DESTIN, Fla. - The anticipation for the next SEC football season will be different than usual this summer.
I thought about that as I drove through Georgia and Alabama on the way to the SEC spring meetings in Destin, Fla.
A convenience-store proprietor just off an exit on Interstate 75 talked on and on about the tornado damage not far north in Ringgold, Ga.
A hotel clerk in Dothan, Ala., said the tornadoes of late April didn't reach them, but an employee "lost a family member."
The reminders of the devastation are as stunning as a battered Tuscaloosa, Ala., on the cover of Sports Illustrated and as subtle as the plastic buckets behind the counters of convenience stores and hotels. "Tornado Relief Fund," they read.
The victimized communities are scattered throughout the Southeast in Arkansas, Mississippi and Tennessee as well as Alabama and Georgia. If they can't get relief, they could at least use a distraction.
And they could use an SEC football game.
Games and tragedies seem out of place in the same sentence. But one can distract you from the other.
Coaches and players know that. They know because they visit hospitals and assisted-living centers. They know because they experience daily the importance placed on college football.
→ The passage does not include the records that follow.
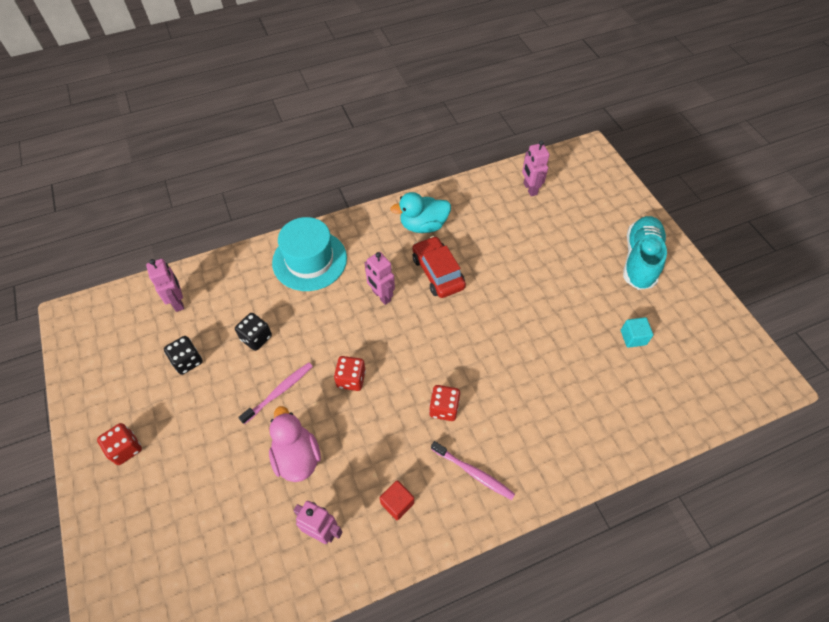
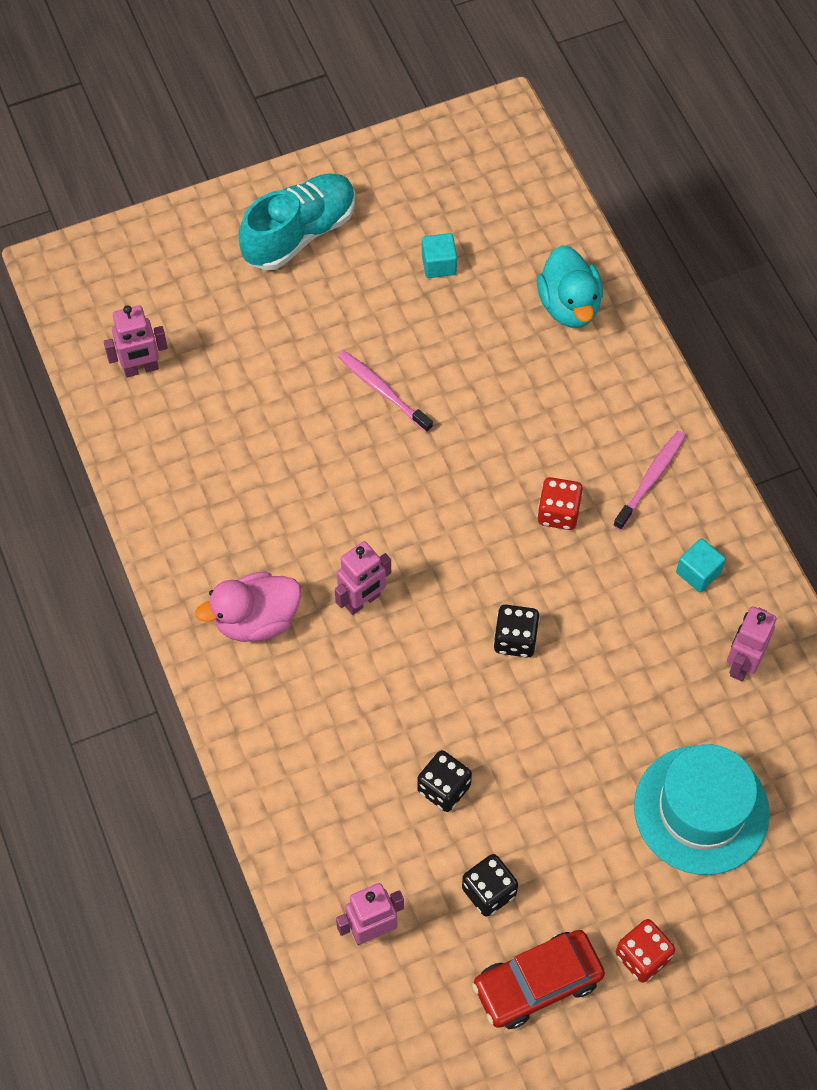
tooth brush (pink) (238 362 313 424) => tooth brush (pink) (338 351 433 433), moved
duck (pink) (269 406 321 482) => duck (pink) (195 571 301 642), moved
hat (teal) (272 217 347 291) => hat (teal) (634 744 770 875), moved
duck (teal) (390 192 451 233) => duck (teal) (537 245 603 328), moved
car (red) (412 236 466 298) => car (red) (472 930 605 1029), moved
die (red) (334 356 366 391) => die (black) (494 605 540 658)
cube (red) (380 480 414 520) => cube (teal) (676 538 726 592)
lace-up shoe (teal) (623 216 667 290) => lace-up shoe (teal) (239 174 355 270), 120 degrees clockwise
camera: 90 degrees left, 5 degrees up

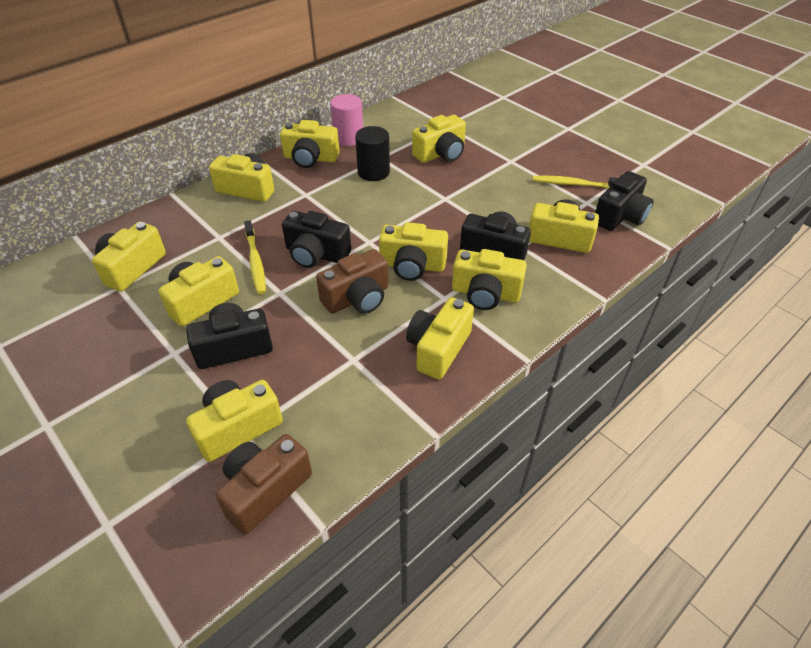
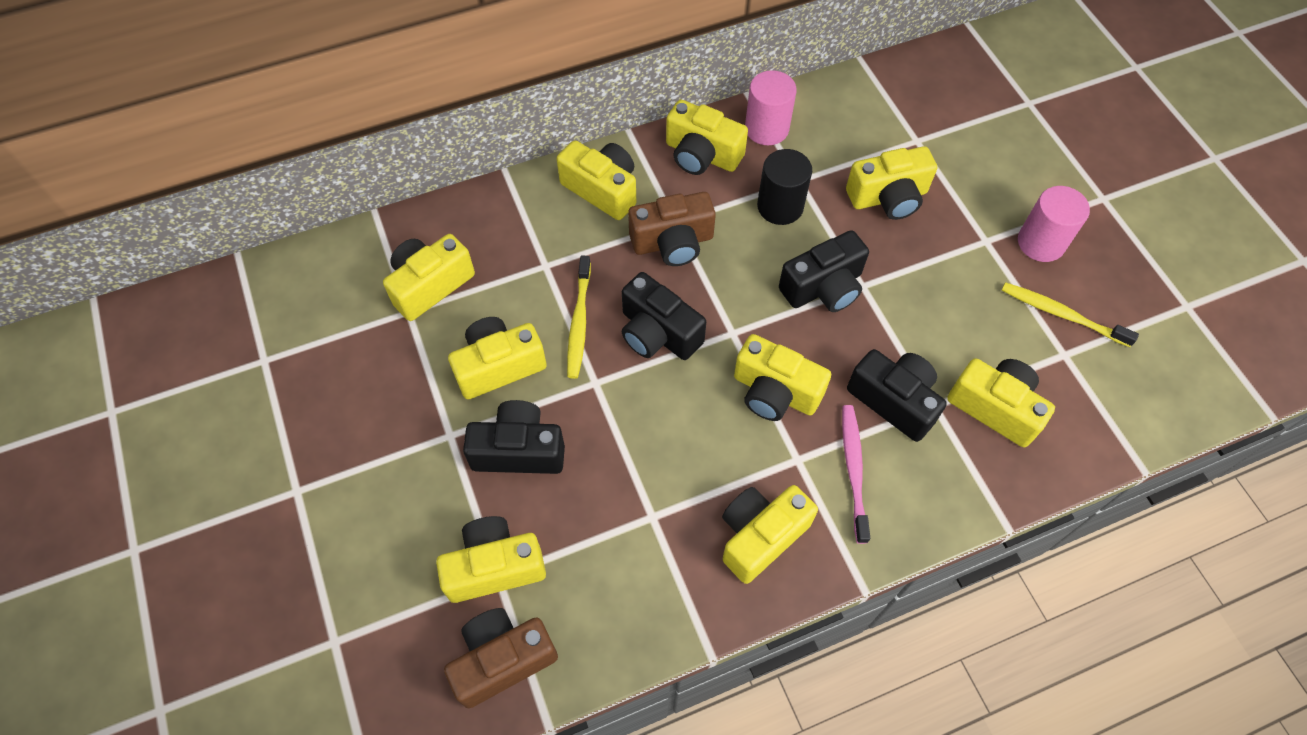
nothing => cylinder shape (pink) (1018 186 1090 262)
photo camera (dark brown) (316 249 389 314) => photo camera (dark brown) (628 192 716 266), moved
photo camera (black) (595 171 653 231) => photo camera (black) (779 230 869 312), moved
photo camera (bright yellow) (452 249 527 310) => tooth brush (pink) (842 405 870 544)
camera: 20 degrees right, 15 degrees up

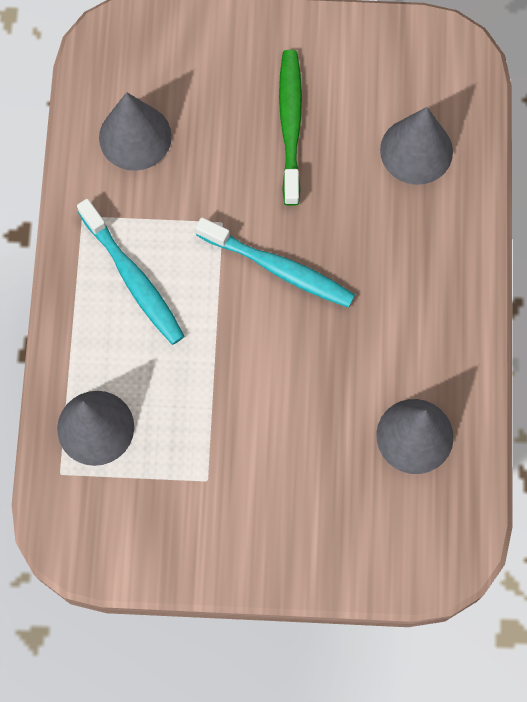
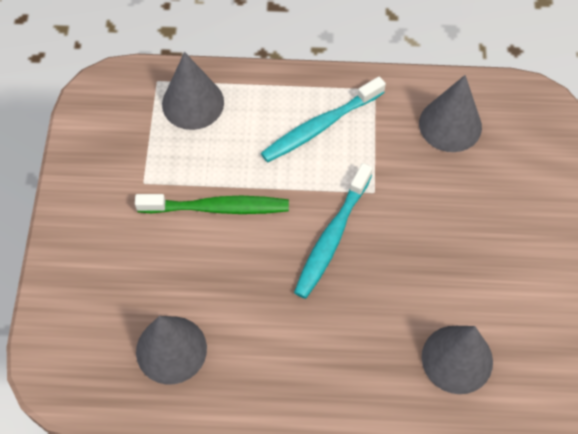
tooth brush (green) (279 50 302 206) => tooth brush (green) (135 194 289 214), moved
camera: 90 degrees right, 10 degrees down

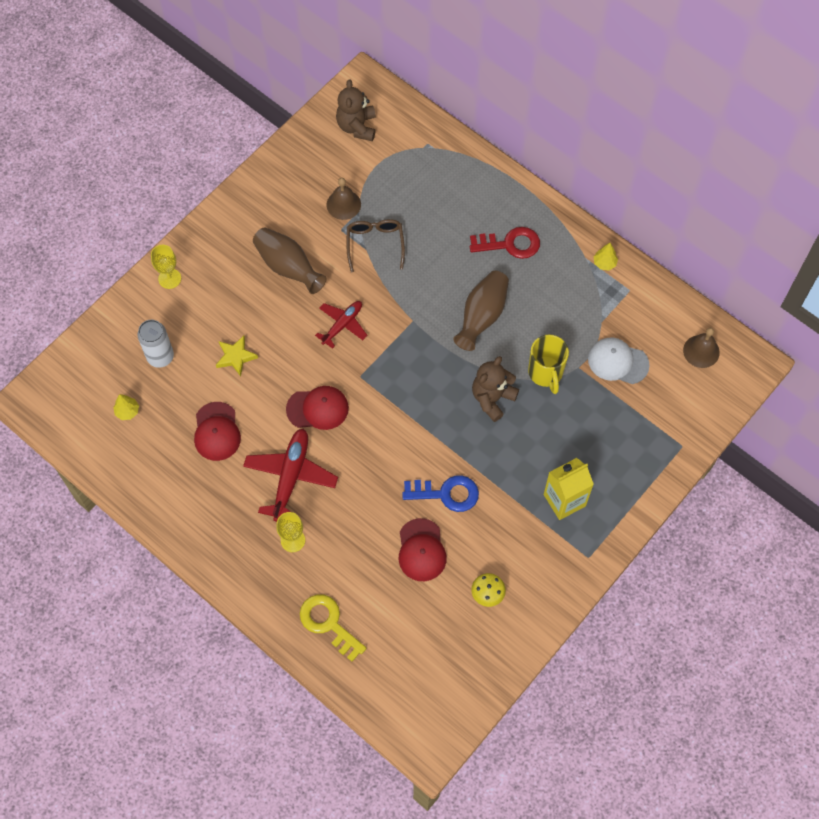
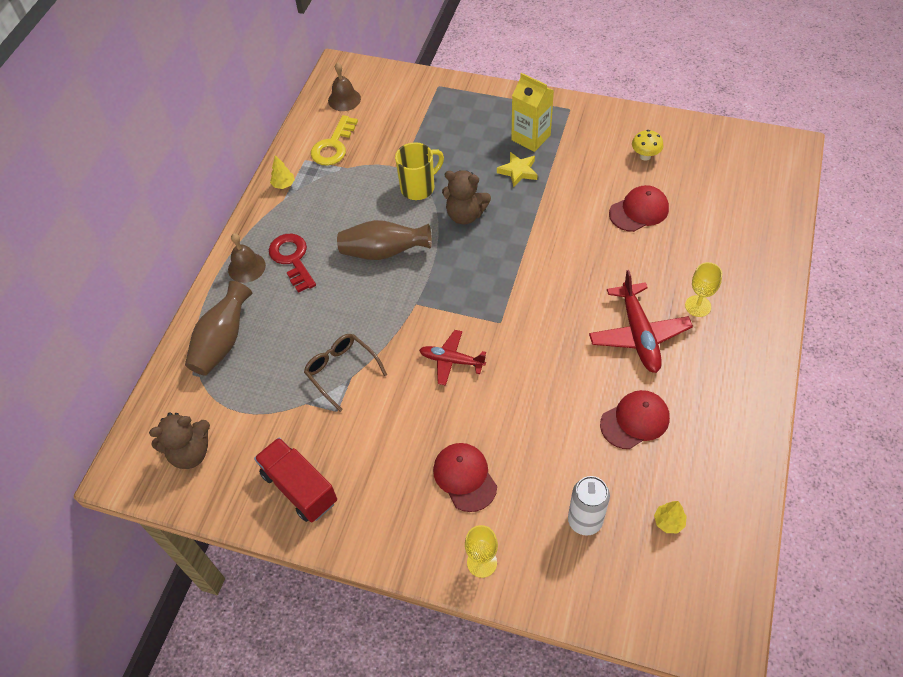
latchkey (cobalt) (402 475 479 512) => nothing
cap (white) (588 337 650 384) => nothing
nothing => truck (red) (254 437 337 522)
five-pointed star (bright yellow) (216 336 258 376) => five-pointed star (bright yellow) (497 152 538 188), moved
flower vase (dark brown) (253 227 326 294) => flower vase (dark brown) (185 281 252 376), moved
cap (red) (286 386 349 430) => cap (red) (433 443 497 512), moved
latchkey (bright yellow) (300 594 367 662) => latchkey (bright yellow) (311 115 358 165), moved
school bell (dark brown) (327 178 361 220) => school bell (dark brown) (228 233 266 283), moved
aeroplane (red) (243 429 338 522) => aeroplane (red) (589 270 693 373), 90 degrees counterclockwise
glasses (dark brown) (346 219 405 272) => glasses (dark brown) (304 334 387 412), 75 degrees clockwise
camera: 110 degrees left, 10 degrees down

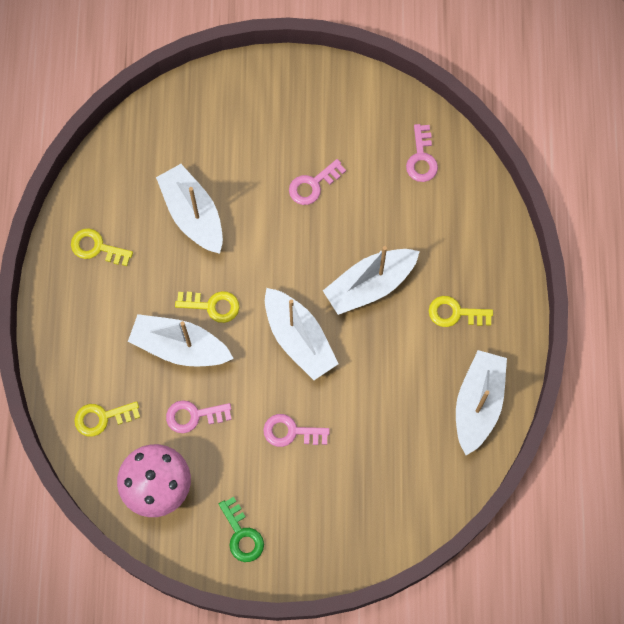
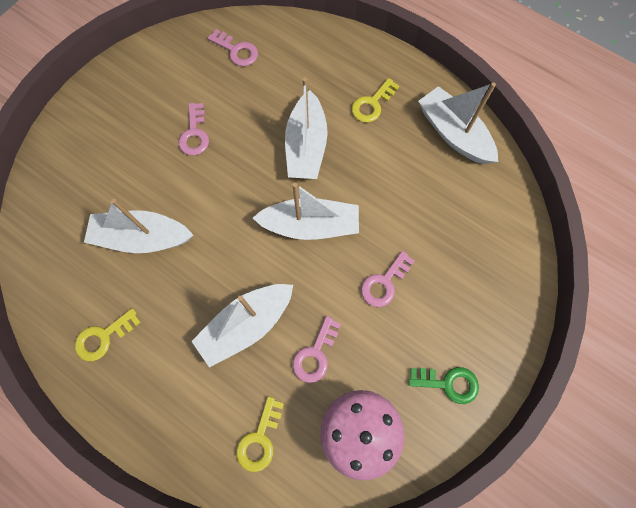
latchkey (bright yellow) (175 291 239 323) => nothing
camera: 55 degrees left, 0 degrees up

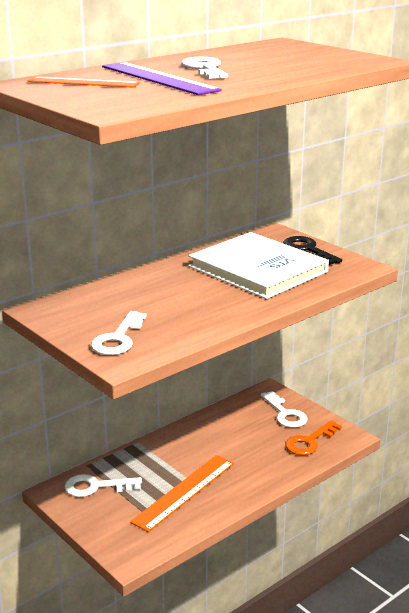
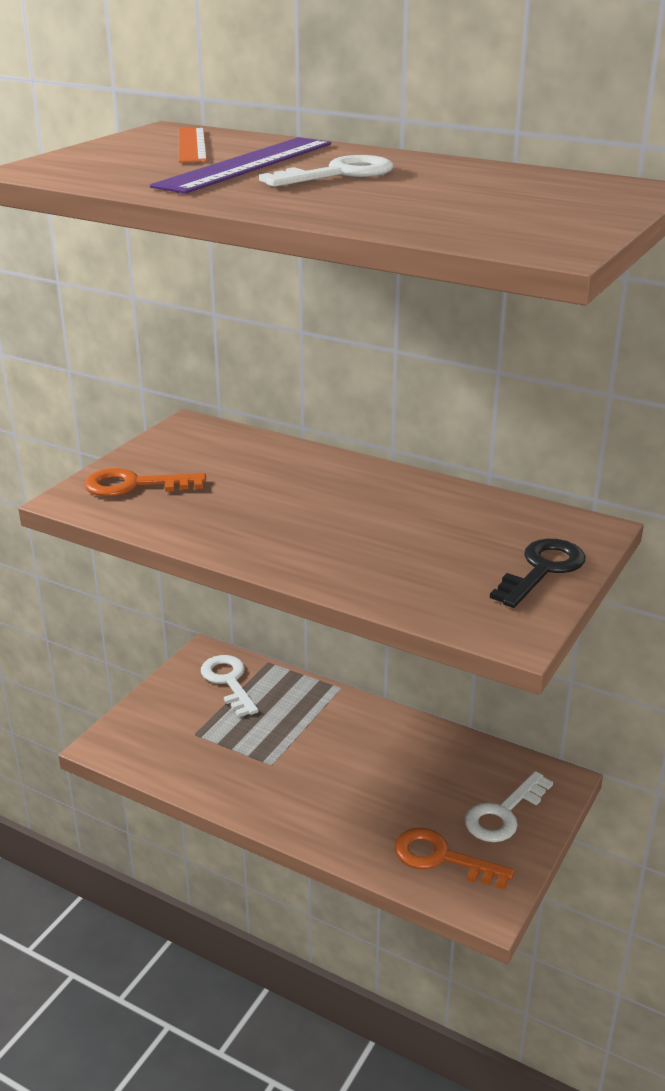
straightedge (orange) (130 455 234 532) => nothing
hardcover (white) (189 232 329 299) => nothing
latchkey (white) (91 311 147 355) => latchkey (orange) (84 468 206 497)
camera: 70 degrees right, 5 degrees up

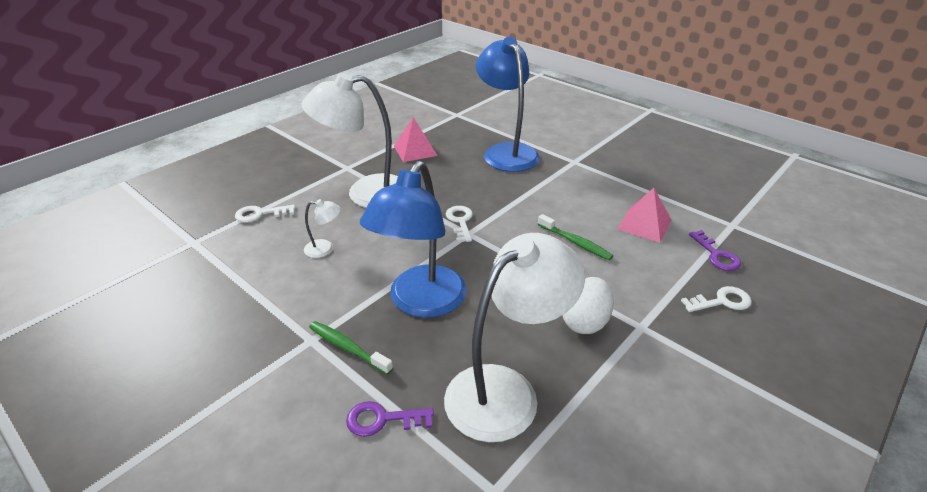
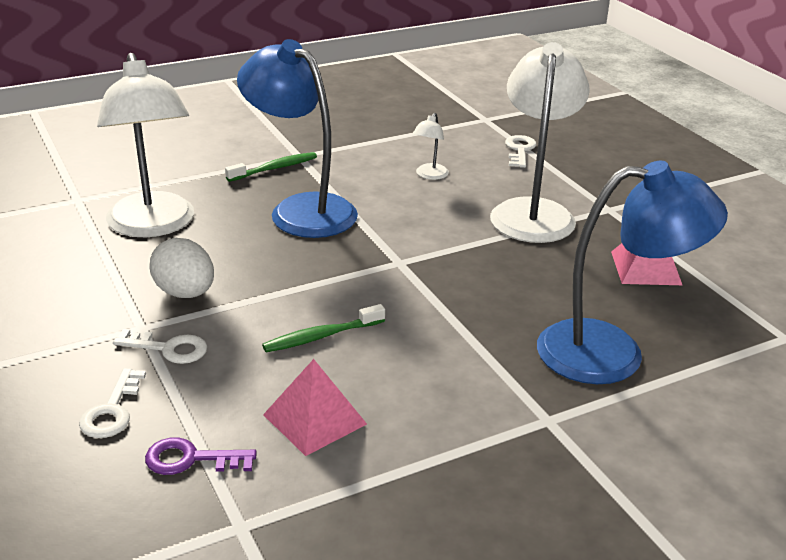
latchkey (royal purple) (346 401 434 437) => nothing
latchkey (white) (446 206 473 242) => latchkey (white) (113 329 207 364), moved
camera: 110 degrees right, 5 degrees down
"Football is an outlet to so many people," Auburn coach Gene Chizik said at last week's SEC spring meetings. "It's a huge outlet.
"Every Sunday (in the fall), when people wake up, their day gets made when Alabama or Auburn wins."
Alabama coach Nick Saban has been right in the middle of his state's recovery efforts. He has contributed money and time. He has helped by organizing relief efforts as well as by simply showing up.
"We're trying to promote the concept to people in Alabama and all over the Southeast that got affected by these tornadoes to team up in a small group, pick some place and help build it," Saban said at last week's meetings.
He delivers that message at every speaking engagement in Alabama. He begins by saying, "I'm going to speak to you for a minute not as the head coach at Alabama."
But as the head coach at Alabama, he also can help by just doing his job. So can his players.
"We can't wait until this season" Alabama running back Trent Richardson said in an interview with espn.com. "We know how much this season means to a lot of people in Alabama, and we also know those folks need us."
LSU players probably felt the same way when they began the 2005 season shortly after Louisiana had been ravaged by Hurricane Katrina.
SEC players don't need a catastrophe to remind them how much football matters.
But the catastrophic tornadoes this spring will remind them that some football seasons matter more than others.
And that the 2011 season can't get here soon enough.